- Born: October 8, 1939 near Selma, Alabama, U.S.
- Died: July 3, 2023 (aged 83) Birmingham, Alabama, U.S.
- Occupations: Civil rights activist, teacher, social worker, jewelry retailer, and newspaper editor
- Known for: Freedom Rides

= Catherine Burks-Brooks =

American civil rights activist (1939–2023)

Catherine Burks-Brooks (October 8, 1939 – July 3, 2023) was an American civil rights movement activist, teacher, social worker, jewelry retailer, and newspaper editor.

== Early life ==
Burks was born on October 8, 1939, near Selma, Alabama, she was however raised in Birmingham, Alabama.

Burks was a student at Tennessee State University. Burks was active in the Mississippi movement and was the co-editor of Mississippi Free Press from 1962 to 1963. Burks taught as an elementary school teacher in 1964. In 1965–1966 she worked as a social worker in Detroit, she later became a jeweler specializing in African jewelry and clothing.
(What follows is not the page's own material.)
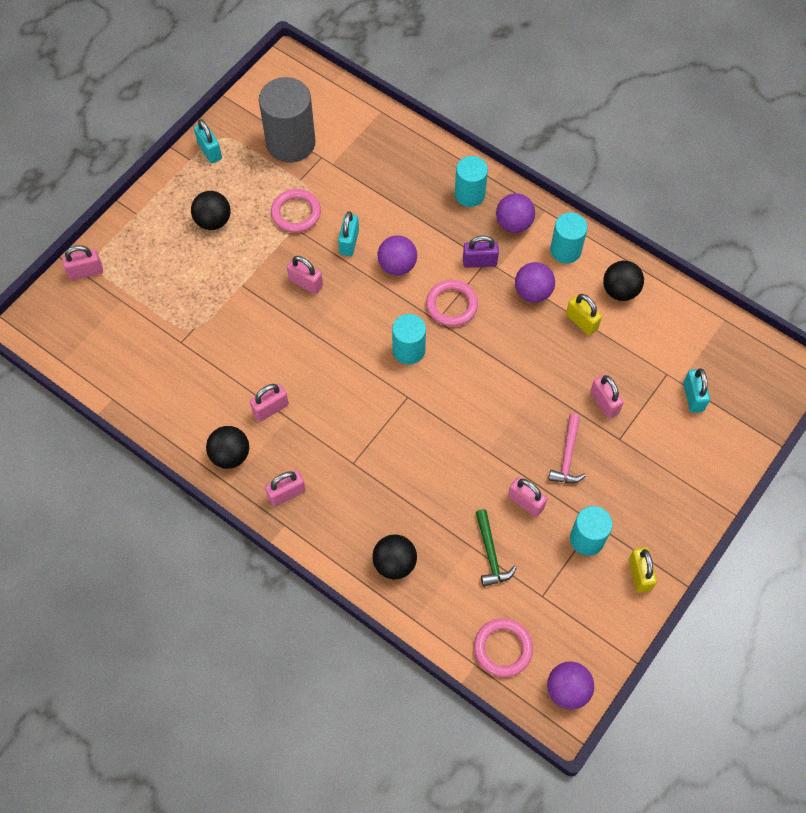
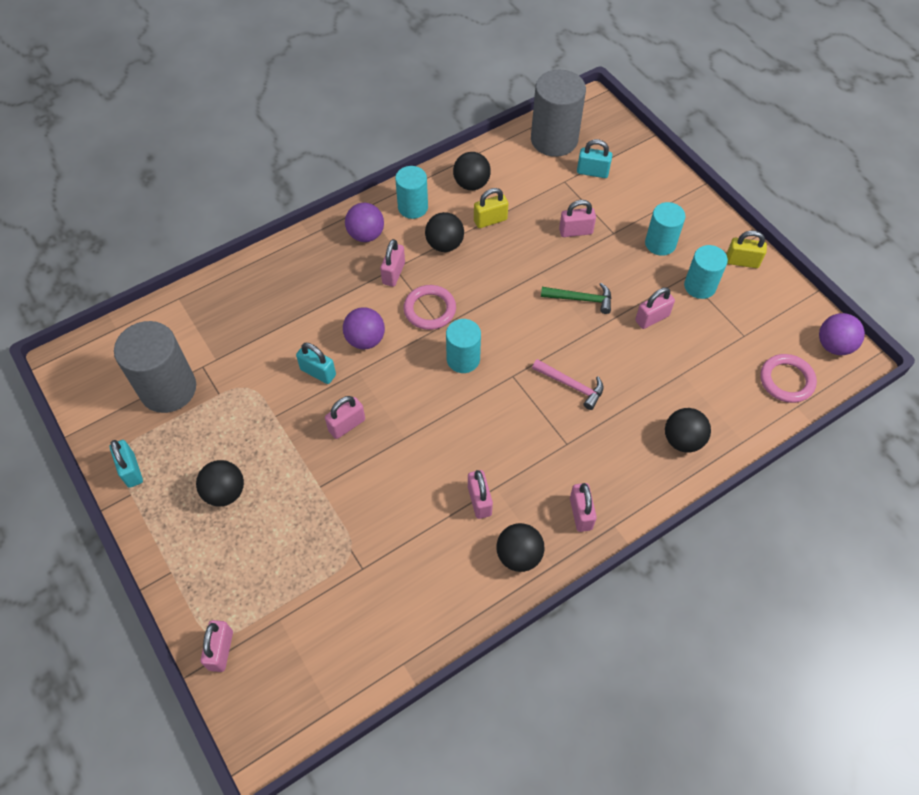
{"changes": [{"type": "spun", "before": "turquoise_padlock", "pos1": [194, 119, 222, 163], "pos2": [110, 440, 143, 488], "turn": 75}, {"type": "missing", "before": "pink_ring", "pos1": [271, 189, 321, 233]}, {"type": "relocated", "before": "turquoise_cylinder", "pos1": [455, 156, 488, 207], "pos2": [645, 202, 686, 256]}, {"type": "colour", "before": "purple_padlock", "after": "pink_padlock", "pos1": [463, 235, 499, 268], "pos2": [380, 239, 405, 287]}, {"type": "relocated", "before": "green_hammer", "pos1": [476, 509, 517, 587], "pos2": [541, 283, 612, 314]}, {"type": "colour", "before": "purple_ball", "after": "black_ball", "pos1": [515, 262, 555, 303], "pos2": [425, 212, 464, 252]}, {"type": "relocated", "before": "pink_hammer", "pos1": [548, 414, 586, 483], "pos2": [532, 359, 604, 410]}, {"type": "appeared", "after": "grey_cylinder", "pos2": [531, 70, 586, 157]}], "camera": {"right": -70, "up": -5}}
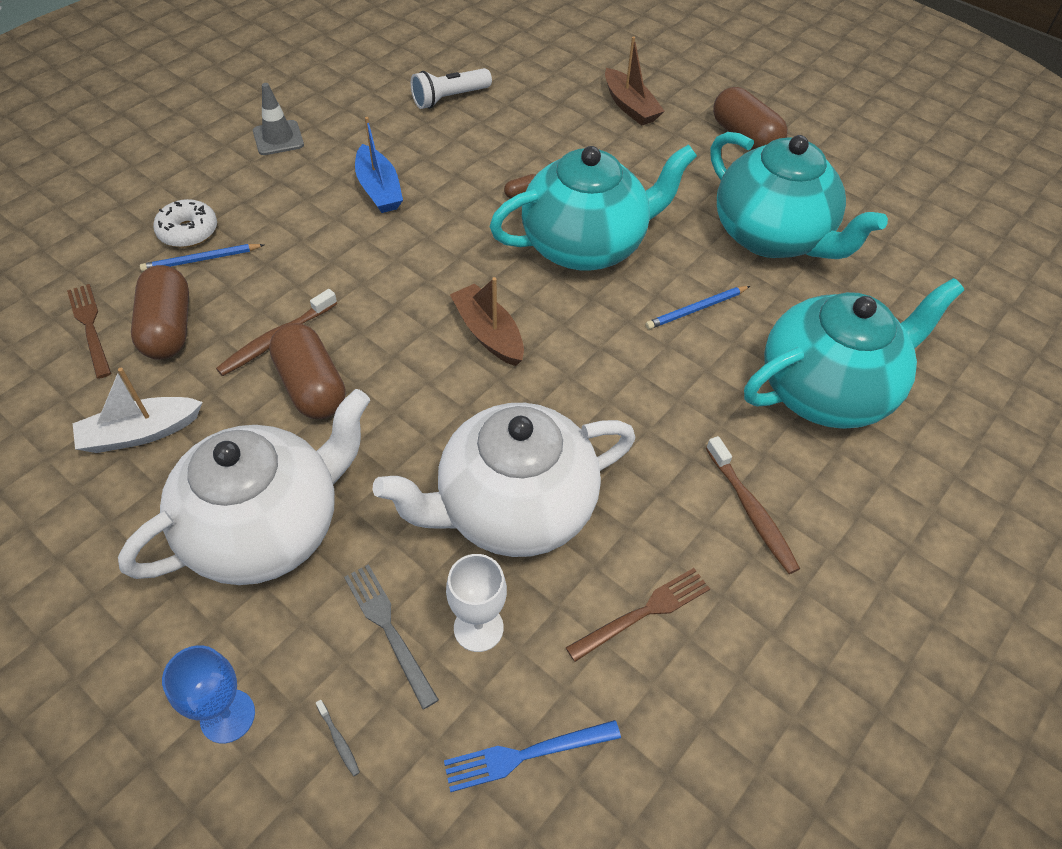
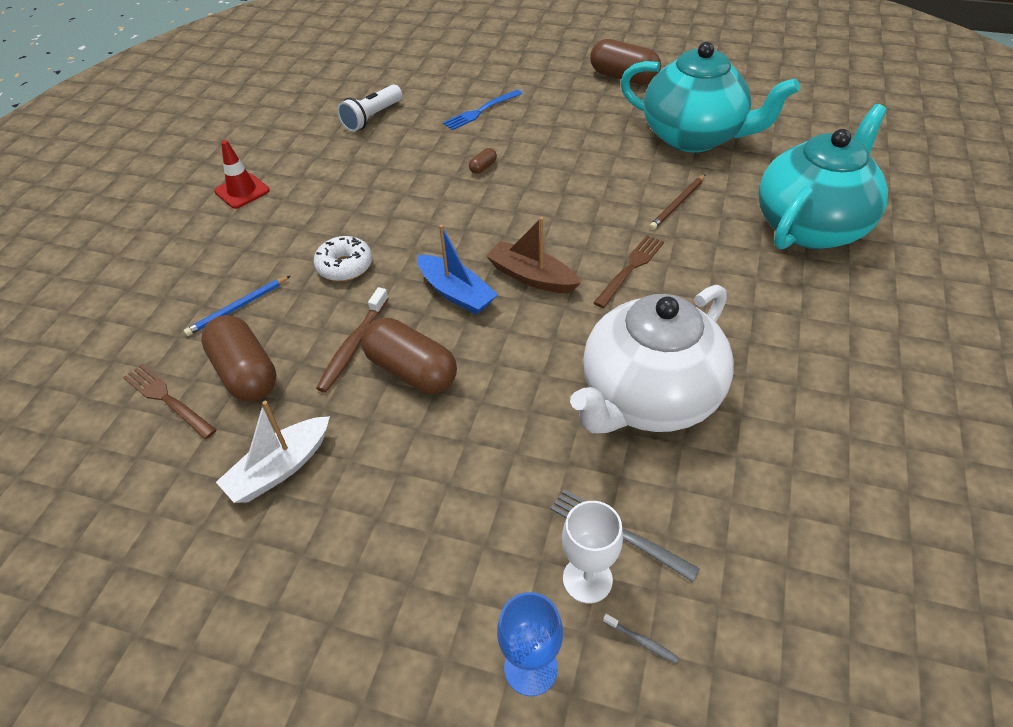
{"changes": [{"type": "missing", "before": "white_teapot", "pos1": [118, 389, 370, 585]}, {"type": "relocated", "before": "white_donut", "pos1": [153, 199, 217, 248], "pos2": [314, 236, 372, 281]}, {"type": "colour", "before": "grey_traffic_cone", "after": "red_traffic_cone", "pos1": [253, 83, 304, 155], "pos2": [214, 140, 270, 209]}, {"type": "relocated", "before": "blue_boat", "pos1": [355, 117, 403, 213], "pos2": [417, 225, 498, 315]}, {"type": "relocated", "before": "blue_fork", "pos1": [444, 720, 621, 792], "pos2": [443, 89, 523, 130]}, {"type": "relocated", "before": "white_goblet", "pos1": [446, 554, 507, 652], "pos2": [562, 501, 623, 603]}, {"type": "missing", "before": "turquoise_teapot", "pos1": [489, 144, 697, 271]}, {"type": "relocated", "before": "brown_fork", "pos1": [565, 568, 710, 662], "pos2": [593, 235, 664, 308]}, {"type": "missing", "before": "brown_boat", "pos1": [605, 36, 665, 126]}, {"type": "colour", "before": "blue_pencil", "after": "brown_pencil", "pos1": [646, 286, 750, 329], "pos2": [649, 174, 706, 230]}, {"type": "missing", "before": "brown_toothbrush", "pos1": [706, 436, 800, 574]}], "camera": {"right": -20, "up": -5}}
== Involvement in the Civil Rights Movement ==
Burks participated in multiple Freedom Rides including a Freedom Ride from Nashville, Tennessee to Montgomery, Alabama from May 17–21, 1961.

Burks heard about the Freedom Rides from a man named John Lewis. She began to participate in demonstrations he led. In an interview, she states "We had been demonstrating, we had been to jail several times as a matter of fact. I've also been in jail here in Birmingham before the Freedom Ride".

On the second day of the Freedom Ride, May 18, Burks recalled bantering with a segregationist and Birmingham Public Safety Commissioner, Bull Connor as he drove Nashville freedom riders back to the Tennessee state line from jail.

Two days later Burks was caught in the middle of a riot at the Montgomery Greyhound Bus Station. In the film Freedom Riders, Burks clearly recalled an assault on fellow Freedom Rider, Jim Zwerg.

Burks later witnessed a siege of the First Baptist Church by angry segregationists on the following day.

Later in August 1961, she married Freedom Rider Paul Brooks. They later participated in the Mississippi voter registration movement, and co-edited the Mississippi Free Press from 1962 to 1963.

== Personal life ==
Burks lived in the Bahamas in the 1970s before relocating back to Birmingham, Alabama in 1979.

Burks became a district sales manager for Avon cosmetics in 1982, until 1998. Burks worked as a substitute teacher in Birmingham.

Burks resided in a suburb outside of Birmingham, Alabama, volunteering her time by speaking to groups about her involvement in the Freedom Rides until her death on July 3, 2023, at the age of 83.